Texto de origem:
╔══
Opinião

África: na encruzilhada da autonomização e da edificação das nações

Filipe Zau |*

Músico e Compositor

Com o fim da II Guerra Mundial, face aos conflitos localizados em áreas estratégicas e à dificuldade de instauração da coexistência pacífica, os países ex-colonizados passaram a apresentar-se como uma terceira via, afastando-se das políticas de alinhamento em prol dos blocos geo-estratégicos de influência capitalista ou socialista.

21/04/2021  Última atualização 06H00
 De acordo com os seus próprios interesses, foram procurando estreitar relações e marcar uma posição na política internacional, através de uma corrente de opinião anti-colonialista e pacifista, sustentada na Declaração Universal dos Direitos Humanos (10 de Dezembro de 1948). Assim nasceu, na Indonésia, a Conferência de Bandung (Abril de 1954), que reuniu 29 países e reforçou a constituição dos chamados países de recém-independência, que apelavam à resolução pacífica das divergências internacionais e à proclamação da liberdade e igualdade de todos os povos e nações.
╚══
Dados brutos:
╔══
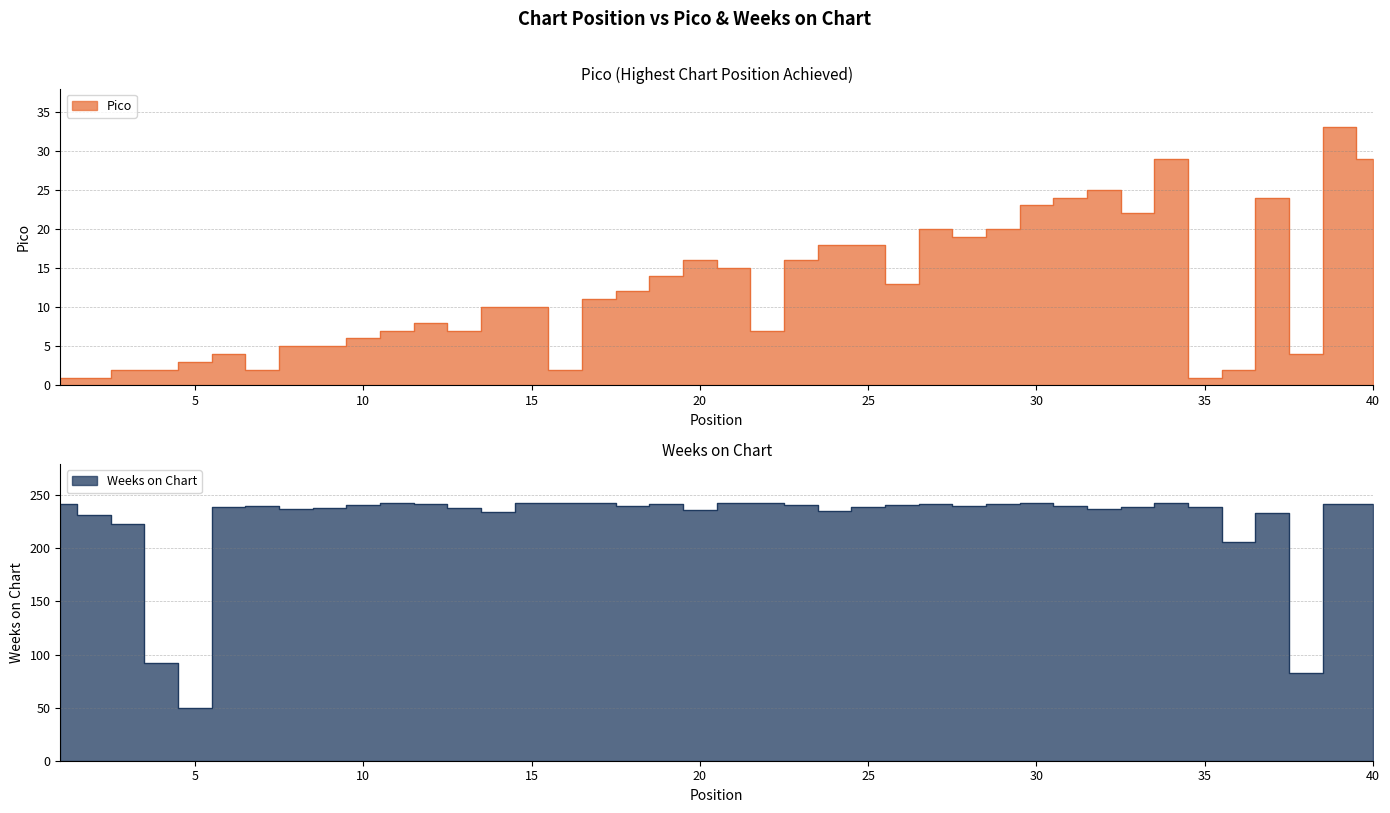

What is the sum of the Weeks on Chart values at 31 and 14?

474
╚══
Item de trabalho: De acordo com o texto de origem, quantos países a Conferência de Bandung reuniu?

Resultado do exercício: A Conferência de Bandung reuniu 29 países.